● Texto apresentado
|---|

A triste história de Jonathan Larson por Lin Manuel Miranda e Andrew Garfield

Em final de maio de 1996, arrastei minha mãe para ir ver comigo uma nova produção na Broadway, que tinha estreado há menos de um mês e que era apontada como o grande fenômeno do ano. Rent não tinha – na época – nenhum ator famoso, ou compositor. Mas sua energia de transformar a ópera La Bohème em uma ópera rock, atual e em Nova York agradou em cheio. Por trás dessa paixão tinha uma história trágica. Seu autor, Jonathan Larson, morreu na noite de estréia, por um tumor no coração. Ele tinha 35 anos. Jamais soube do sucesso que tanto lutou para alcançar. Sua história finalmente está sendo contada no filme Tick Tick Boom, com Andrew Garfield.

Jonathan se dedicou à arte desde cedo, participando da banda e teatro de sua escola e indo estudar Artes Dramáticas na faculdade. Compositor de talento, era obcecado em criar musicais. Após a formatura, se mudou para a parte boêmia de Nova York, o Village dividia o apartamento com amigos. O sucesso, porém, não veio com rapidez. Por quase 10 anos, trabalhou como garçom enquanto continuava tentando sua chance como autor. Foi no Moondande Diner que conheceu alguns dos atores que mais tarde entraram para o elenco de Rent, como Jesse L. Martin. Mas antes de sua maior obra, pela qual foi premiado postumamente com Tony e Pulitzer, Jonathan escreveu Tick Tick… Boom, um monólogo rock autobiográfico que retratava todas as rejeições pelas quais ele passou em sua carreira e, em especial, não ter conseguido produzir a peça Superbia.

|---|

● Amostra do material
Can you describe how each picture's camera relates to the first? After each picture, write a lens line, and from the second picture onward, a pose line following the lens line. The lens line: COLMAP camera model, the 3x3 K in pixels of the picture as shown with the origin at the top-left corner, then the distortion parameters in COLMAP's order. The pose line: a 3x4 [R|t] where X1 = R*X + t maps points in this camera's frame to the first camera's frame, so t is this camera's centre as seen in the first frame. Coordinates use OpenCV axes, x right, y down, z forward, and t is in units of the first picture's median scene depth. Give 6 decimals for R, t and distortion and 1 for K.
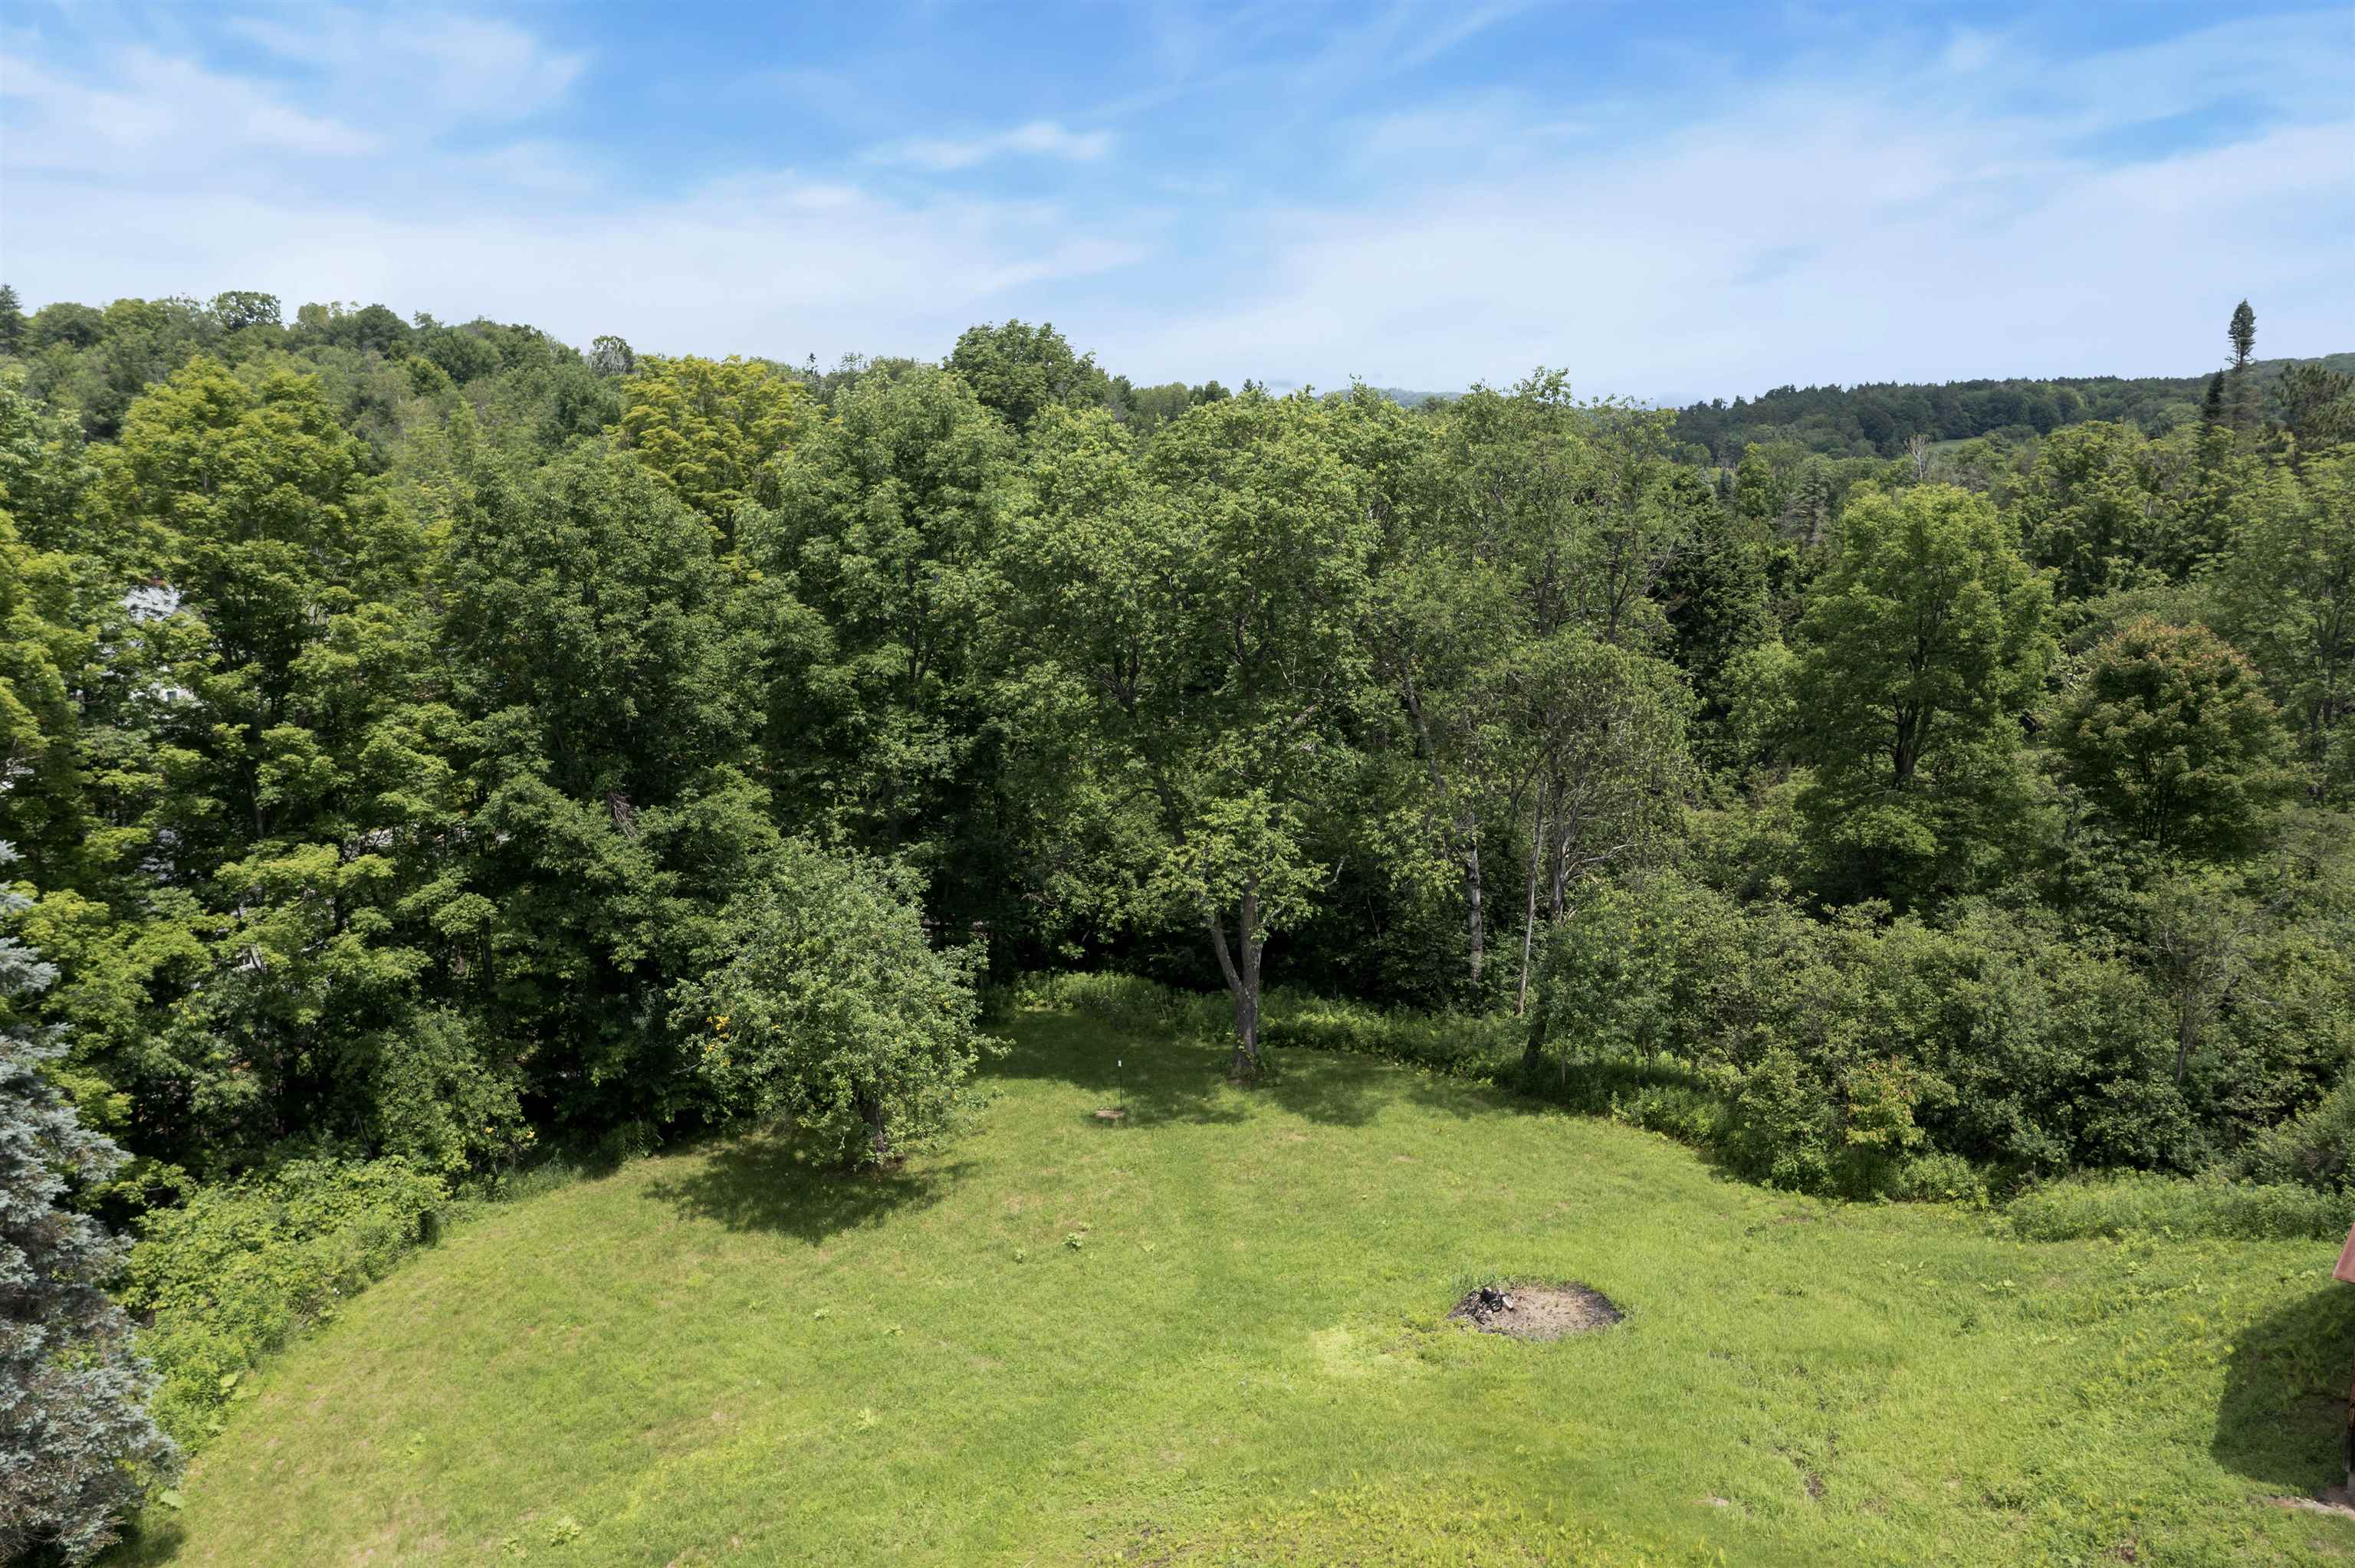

|---|

● Tarefa 1
Transcreva do texto sobre Jonathan Larson o trecho entre "Em final de" e "com Andrew Garfield.", incluindo essas duas partes.
● Tarefa 2
Responda com base no texto sobre Jonathan Larson:
(a) Com quantos anos Jonathan Larson morreu?
(b) O que ele estudou na faculdade?
(c) Em que trabalhou por quase 10 anos enquanto tentava a sorte como autor?

● Resolução 1
Em final de maio de 1996, arrastei minha mãe para ir ver comigo uma nova produção na Broadway, que tinha estreado há menos de um mês e que era apontada como o grande fenômeno do ano. Rent não tinha – na época – nenhum ator famoso, ou compositor. Mas sua energia de transformar a ópera La Bohème em uma ópera rock, atual e em Nova York agradou em cheio. Por trás dessa paixão tinha uma história trágica. Seu autor, Jonathan Larson, morreu na noite de estréia, por um tumor no coração. Ele tinha 35 anos. Jamais soube do sucesso que tanto lutou para alcançar. Sua história finalmente está sendo contada no filme Tick Tick Boom, com Andrew Garfield.

● Resolução 2
(a) Com 35 anos.
(b) Artes Dramáticas.
(c) Como garçom.